Biden discusses immigration issues with the Congressional Hispanic Caucus

President Biden and his top aides held a 90-minute meeting with seven leaders of the Congressional Hispanic Caucus (CHC) on Monday afternoon, where the president said his administration would continue to end Title 42 – the COVID-related measure used to expel migrants from the border quickly. According to some of the members at the meeting, he said he would need their help in explaining and defending the administration’s immigration policy in public and in upcoming budget and legislative debates.

But the meeting was underway when a federal judge temporarily blocked the Centers for Disease Control and Prevention from end the policy of the pandemic as currently scheduled, on May 23rd. It was unclear to the caucus members what that court order would mean for the administration’s plans.

Those in the meeting from the Biden administration included top advisers and officials Cedric Richmond, Susan Rice, Louisa Terrell, Julie Rodriguez and Cristobal Alex, as well as the Office of Management and Budget Director Shalonda Young. Among the CHC members present were reps.

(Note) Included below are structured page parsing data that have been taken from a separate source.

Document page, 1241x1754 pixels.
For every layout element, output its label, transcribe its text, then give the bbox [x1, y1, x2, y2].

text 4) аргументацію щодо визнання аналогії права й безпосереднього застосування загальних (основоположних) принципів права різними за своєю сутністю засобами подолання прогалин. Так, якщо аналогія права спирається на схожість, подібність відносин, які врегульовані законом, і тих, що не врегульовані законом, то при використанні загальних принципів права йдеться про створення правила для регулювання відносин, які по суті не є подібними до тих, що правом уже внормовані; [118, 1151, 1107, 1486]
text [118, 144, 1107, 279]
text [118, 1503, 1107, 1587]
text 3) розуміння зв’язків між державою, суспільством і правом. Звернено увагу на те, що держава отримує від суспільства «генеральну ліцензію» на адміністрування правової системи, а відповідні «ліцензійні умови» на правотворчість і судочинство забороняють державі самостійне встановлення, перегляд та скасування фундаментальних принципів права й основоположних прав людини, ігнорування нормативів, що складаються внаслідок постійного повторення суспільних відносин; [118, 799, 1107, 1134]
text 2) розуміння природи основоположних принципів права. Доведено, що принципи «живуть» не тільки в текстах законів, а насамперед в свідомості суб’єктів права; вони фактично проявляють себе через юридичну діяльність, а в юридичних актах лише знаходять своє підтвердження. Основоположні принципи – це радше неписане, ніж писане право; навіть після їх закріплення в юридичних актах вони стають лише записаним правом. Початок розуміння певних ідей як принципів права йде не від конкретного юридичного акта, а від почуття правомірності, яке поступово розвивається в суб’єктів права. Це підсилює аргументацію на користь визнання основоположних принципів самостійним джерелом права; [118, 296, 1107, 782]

Raul Ruiz, Nanette Barragan, Adriano Espaillat, Darren Soto.

CHC members said they were pleased to see the president ask to at least double the budget for the U.S. Citizenship and Immigration Services’ family reunification work. USCIS currently has a staggering 4 million people awaiting treatment.

US-POLITICS-CHC
Congressional Hispanic Caucus: (LR) Reps. Darren Soto, Pete Aguilar, Tony Cardenas, Raul Ruiz, Adriano Espaillat, Nanette Diaz Barragan and Teresa Leger Fernandez, after meeting President Biden at the White House on April 25, 2022.

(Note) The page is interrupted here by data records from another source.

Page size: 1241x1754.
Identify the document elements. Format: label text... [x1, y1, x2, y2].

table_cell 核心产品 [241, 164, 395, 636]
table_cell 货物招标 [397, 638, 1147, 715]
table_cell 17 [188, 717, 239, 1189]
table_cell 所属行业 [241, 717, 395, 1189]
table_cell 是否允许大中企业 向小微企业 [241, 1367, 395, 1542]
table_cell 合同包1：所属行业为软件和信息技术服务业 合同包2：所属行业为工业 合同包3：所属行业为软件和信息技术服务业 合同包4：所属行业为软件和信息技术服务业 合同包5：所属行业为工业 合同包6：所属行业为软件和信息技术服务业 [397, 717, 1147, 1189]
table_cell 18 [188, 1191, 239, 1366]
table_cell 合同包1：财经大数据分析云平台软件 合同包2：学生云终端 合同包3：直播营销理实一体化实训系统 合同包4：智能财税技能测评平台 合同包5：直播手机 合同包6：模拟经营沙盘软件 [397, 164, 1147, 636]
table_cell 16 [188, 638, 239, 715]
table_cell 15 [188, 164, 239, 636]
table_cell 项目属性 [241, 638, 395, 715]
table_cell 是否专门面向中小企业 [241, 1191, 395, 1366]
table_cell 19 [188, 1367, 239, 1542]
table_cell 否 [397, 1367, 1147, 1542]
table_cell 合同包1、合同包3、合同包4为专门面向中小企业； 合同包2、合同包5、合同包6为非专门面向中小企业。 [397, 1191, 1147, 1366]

BRENDAN SMIALOWSKI / AFP via Getty Images


In particular, members left the meeting in the belief that the president will sign a decree extending the Deferred Action for Childhood Arrivals (DACA) program for another five years – a major caucus priority. The DACA provides undocumented immigrants who came to the United States as children with protection against deportation and work permits, both on a renewable basis.

And the president and his team signaled openness to new executive acts to extend Temporary Protected Status (TPS) to, among others, people from Honduras, Nicaragua, who have not been reappointed for several years.

Mr. Biden also told Spanish lawmakers he is looking at various options for forgiving most, if not all, student loans for those with federally backed loans.

CHC members said infrastructure, environmental justice and other immigration issues were also discussed.

The Biden administration will hold more meetings with Congress in the coming days. Homeland Security Secretary Alejandro Mayorkas plans to brief some lawmakers on Tuesday, while Terrell, the White House’s director of legislative affairs, will meet with Senate Democratic chiefs of staff and other top political aides to discuss immigration policy.